One meal a day for an adult dog is adequate, though it may be preferred to give two, a light morning meal and a more substantial evening meal which will encourage him to settle down for the night. Small breeds of dogs are certainly better fed twice a day.

A dog’s meals must be given at regular times so that a firm pattern is established right from the start.

It is better not to feed your dog at the same time as the family: if he starts to associate human mealtimes with food for himself he will only be a nuisance. Never encourage him to beg at the table. Apart from getting in the way, he will only be fed all the wrong things.

The important rules in dog feeding are cleanliness and regularity. It is bad to feed an animal after strenuous exercise when he is overheated and tired. Allow a half-hour rest so that he will be in a condition to digest his food properly.

It is wise to let one person only be responsible for a dog, and this is the person who should give him all his meals.

How to feed an overweight dog

An overweight dog often means an incorrectly fed dog. Incorrect feeding can mean expensive feeding.

To show people just how expensive they may be feeding their pets, the veterinary surgeon has formulated a feeding plan by which a miniature dachshund, smaller cocker spaniel, or a fox terrier can be nutritiously fed for $0.5 a day.

For $0.75 a day a kelpie, bigger beagle, smaller boxer or smaller samoyed can be nutritiously fed, and for $1 a day a dog the size of a labrador or German shepherd.

If a dog is overweight it is almost certainly because he is being given too much carbohydrate or fat, for which a dog does not have an enormous requirement.
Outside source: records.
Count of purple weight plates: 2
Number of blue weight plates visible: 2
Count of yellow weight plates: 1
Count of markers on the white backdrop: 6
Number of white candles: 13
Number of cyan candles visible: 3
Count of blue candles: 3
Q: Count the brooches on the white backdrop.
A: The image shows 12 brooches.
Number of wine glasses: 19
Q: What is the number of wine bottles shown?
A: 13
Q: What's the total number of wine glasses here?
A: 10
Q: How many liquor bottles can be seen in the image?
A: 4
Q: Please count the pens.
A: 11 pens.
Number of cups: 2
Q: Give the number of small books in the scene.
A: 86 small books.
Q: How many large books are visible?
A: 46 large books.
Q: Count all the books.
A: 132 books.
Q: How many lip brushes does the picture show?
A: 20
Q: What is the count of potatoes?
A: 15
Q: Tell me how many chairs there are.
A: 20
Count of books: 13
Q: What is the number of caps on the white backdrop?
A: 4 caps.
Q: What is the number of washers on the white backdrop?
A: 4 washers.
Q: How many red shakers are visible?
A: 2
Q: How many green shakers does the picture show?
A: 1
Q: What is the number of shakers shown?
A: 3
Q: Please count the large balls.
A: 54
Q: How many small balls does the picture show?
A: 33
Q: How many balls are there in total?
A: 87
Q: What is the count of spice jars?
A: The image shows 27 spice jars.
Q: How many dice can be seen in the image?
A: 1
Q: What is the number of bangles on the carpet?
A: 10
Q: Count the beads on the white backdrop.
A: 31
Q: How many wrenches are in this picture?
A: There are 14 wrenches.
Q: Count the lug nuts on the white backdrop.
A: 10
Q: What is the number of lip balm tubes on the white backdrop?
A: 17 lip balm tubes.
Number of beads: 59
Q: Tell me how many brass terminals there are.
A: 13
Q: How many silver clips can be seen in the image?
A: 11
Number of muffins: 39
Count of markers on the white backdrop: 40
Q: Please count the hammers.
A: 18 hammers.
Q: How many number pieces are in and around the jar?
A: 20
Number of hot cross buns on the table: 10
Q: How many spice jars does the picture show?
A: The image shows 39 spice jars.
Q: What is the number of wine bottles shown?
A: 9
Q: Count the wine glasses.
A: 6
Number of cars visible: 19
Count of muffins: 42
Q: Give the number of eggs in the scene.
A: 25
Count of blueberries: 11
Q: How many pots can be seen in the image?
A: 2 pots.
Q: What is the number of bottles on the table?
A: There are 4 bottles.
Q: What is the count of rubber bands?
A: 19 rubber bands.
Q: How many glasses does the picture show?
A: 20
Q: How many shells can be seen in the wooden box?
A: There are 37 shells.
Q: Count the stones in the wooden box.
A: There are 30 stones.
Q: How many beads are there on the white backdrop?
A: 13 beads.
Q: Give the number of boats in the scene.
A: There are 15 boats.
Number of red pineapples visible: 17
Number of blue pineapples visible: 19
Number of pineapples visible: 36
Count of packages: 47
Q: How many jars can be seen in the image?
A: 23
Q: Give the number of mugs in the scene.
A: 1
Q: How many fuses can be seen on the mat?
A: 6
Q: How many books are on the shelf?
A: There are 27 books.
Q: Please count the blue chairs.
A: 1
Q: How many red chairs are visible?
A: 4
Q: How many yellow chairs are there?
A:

If such foods are reduced, or even practically eliminated from the diet, then the body will convert stored fat into energy and so lose weight.

Exercise accelerates the process of breaking down fat reserves, providing the nice healthy appetite worked up is not satisfied by a further gluttonous intake of stodgy food.

In some cases, obesity in dogs is not the result of any great abuse of food but simply a matter of heredity or even illness.

When embarking on the thankless task of slimming your fat dog, first make sure that the source of the problem is not ill-health. Then gradually increase the protein content of the diet and start to supply energy giving foods only sparingly.

It is wrong suddenly to enforce a crash diet; reduction must be gradual and accompanied by an improvement in quality. It is important to ensure that the animal is otherwise in good health before you start depriving him of food. Over a period of several weeks, a change should be noticeable.

If the revised diet is maintained, this change ought to be permanent. Because the dog’s digestive system is different from ours, working more slowly he does not need as many meals as we do.